The idea seemed reasonable if it does not introduce any problems. One participant had some concerns that could potentially be resolved by offline discussion for clarification.

Revisit after offline study to confirm.

JCTVC-P0078 MV-HEVC/SHVC HLS: On output_layer_flag [H. Lee, J. W. Kang, J. Lee, J. S. Choi (ETRI)]
JCTVC-P0262 Support for out-of-band signaling in VPS to enable future layer additions [A.jay Luthra, S.am Narasimhan (Arris)]

6.4.4.2Sequence and picture parameter sets (2)

JCTVC-P0155 MV-HEVC/SHVC HLS: On Sequence Parameter Set [S. Deshpande (Sharp)]
JCTVC-P0181 MV-HEVC/SHVC HLS: On Picture Parameter Set [Y. He, Y. Ye (InterDigital)]

6.4.4.3Hypothetical reference decoder (HRD) (4)

Planned to be chaired by GJS.

JCTVC-P0138 MV-HEVC/SHVC HLS: HRD parameters for bitstreams excluding CL-RAS pictures [M. M. Hannuksela (Nokia)]

Discussed 01-09 pm (GJS).

This contribution concerns CPB, and is the only contribution on that subject.

Cross-layer random access skip (CL-RAS) pictures need not be decoded and hence it is asserted that HRD parameters without CL-RAS pictures would be beneficial. It is proposed to indicate that HRD parameters for a bitstream without CL-RAS pictures and without RASL pictures associated with the first IRAP picture of each layer using a buffering period SEI message included in a scalable nesting SEI message that applies to a layer set. No new syntax is proposed in the contribution.

Cross-layer random access skip (CL-RAS) pictures are pictures that cannot be correctly decoded when the decoding process starts from an IRAP access unit that does not contain IRAP pictures in all layers. CL-RAS pictures are not indicated in the bitstream but they are concluded during the decoding process: a CL-RAS picture is a picture with nuh_layer_id equal to layerId such that LayerInitializedFlag[ layerId ] is equal to 0.

The figure below shows an example how CL-RAS pictures are concluded when the decoding starts from AU x (in which case the CL-RAS pictures are the green pictures marked with "associated with AU x") or from AU z (in which case the CL-RAS pictures are the green pictures marked with "associated with "AU z"). When the decoding process starts from AU x or AU z, the respective CL-RAS pictures (the green pictures marked with "associated with AU x" or "AU z", respectively) can be removed from the bitstream, while the bitstream remains conforming.

Association of CL-RAS pictures with IRAP access units. AU y does not have any association CL-RAS pictures in this bitstream (copied from JCTVC-O0212/JCT3V-F0072).
The contribution said that the indication of HRD parameters for bitstreams without CL-RAS pictures is the multi-layer equivalent of the indication of HRD parameters for bitstreams without RASL pictures for single-layer bitstreams. The HRD parameters for bitstreams without RASL pictures are indicated in the buffering period SEI message with the cpb_delay_offset, dpb_delay_offset, nal_initial_alt_cpb_removal_delay[ i ], nal_initial_alt_cpb_removal_offset[ i ], vcl_initial_alt_cpb_removal_delay[ i ], and vcl_initial_alt_cpb_removal_offset[ i ] syntax elements.

Task to complete: Continue the meeting notes on video coding proposals, picking up right after their last sentence.

Saved entries:
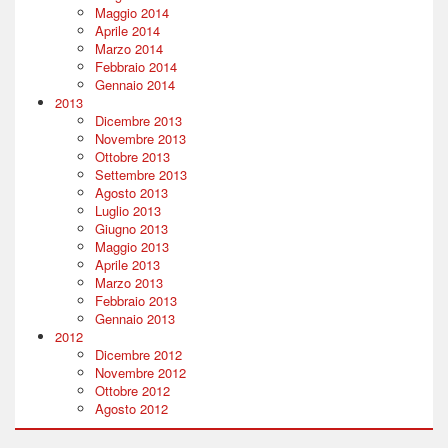
Maggio 2014
Aprile 2014
Marzo 2014
Febbraio 2014
Gennaio 2014
2013
Dicembre 2013
Novembre 2013
Ottobre 2013
Settembre 2013
Agosto 2013
Luglio 2013
Giugno 2013
Maggio 2013
Aprile 2013
Marzo 2013
Febbraio 2013
Gennaio 2013
2012
Dicembre 2012
Novembre 2012
Ottobre 2012
Agosto 2012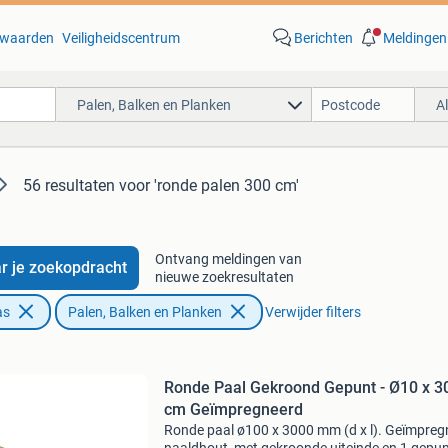
waarden
Veiligheidscentrum
Berichten
Meldingen
Palen, Balken en Planken
A
56 resultaten
voor 'ronde palen 300 cm'
Ontvang meldingen van
r je zoekopdracht
nieuwe zoekresultaten
as
Palen, Balken en Planken
Verwijder filters
Ronde Paal Gekroond Gepunt - Ø10 x 3
cm Geïmpregneerd
Ronde paal ø100 x 3000 mm (d x l). Geïmpreg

Task answer:
In this contribution, it is proposed to indicate that HRD parameters for a bitstream without CL-RAS pictures and without RASL pictures associated with the first IRAP picture of each layer using a buffering period SEI message included in a scalable nesting SEI message that applies to a layer set. The syntax elements cpb_delay_offset, dpb_delay_offset, nal_initial_alt_cpb_removal_delay[ i ], nal_initial_alt_cpb_removal_offset[ i ], vcl_initial_alt_cpb_removal_delay[ i ], and vcl_initial_alt_cpb_removal_offset[ i ] are interpreted for a bitstream that excludes both the CL-RAS picture and the RASL pictures (associated with the initial IRAP pictures of each layer). No new syntax is proposed in the contribution.

The detailed proposal is included as change marks in an accompanying specification text document.

It was remarked that in the v1 syntax, we have a NUT that tells the decoder whether there may be RASL pictures or not, and if not, the "alternative" HRD parameters are used by the decoder. We do not have this indication for CL-RAS pictures. (It was previously proposed for CL-RAS pictures to have a distinct NUT value, but this is not the approach that was adopted.)

A prior proposal suggested to have a (possibly externally-supplied) flag associated with the base layer IRAP picture with NoClrasOutputFlag equal to 1 to indicate whether RASL or CL-RAS pictures can be present or not. This approach would presumably work with the proposal.

The proposal avoided needing extra syntax as had been proposed previously in a similar-concept proposal O0212.

It was remarked that the flag could also be sent as an extension bit in the BP SEI message.

It was also remarked that a similar previously-specified flag called UseAltCpbParamsFlag could perhaps benefit from putting such a flag in the SEI message.

It was remarked that one flag may be sufficient for both purposes.

These can be considered, from the v1 perspective, as a form of "external means".

Potential decision (pending offline double-check): Adopt with the specification of the SEI extension flag.
JCTVC-P0069 MV-HEVC/SHVC HLS: Decoded picture buffer signalling [B. Choi, Y. Cho, M.W. Park, J.Y. Lee, H. Wey, C. Kim (Samsung)]

Discussed 01-10 am (GJS).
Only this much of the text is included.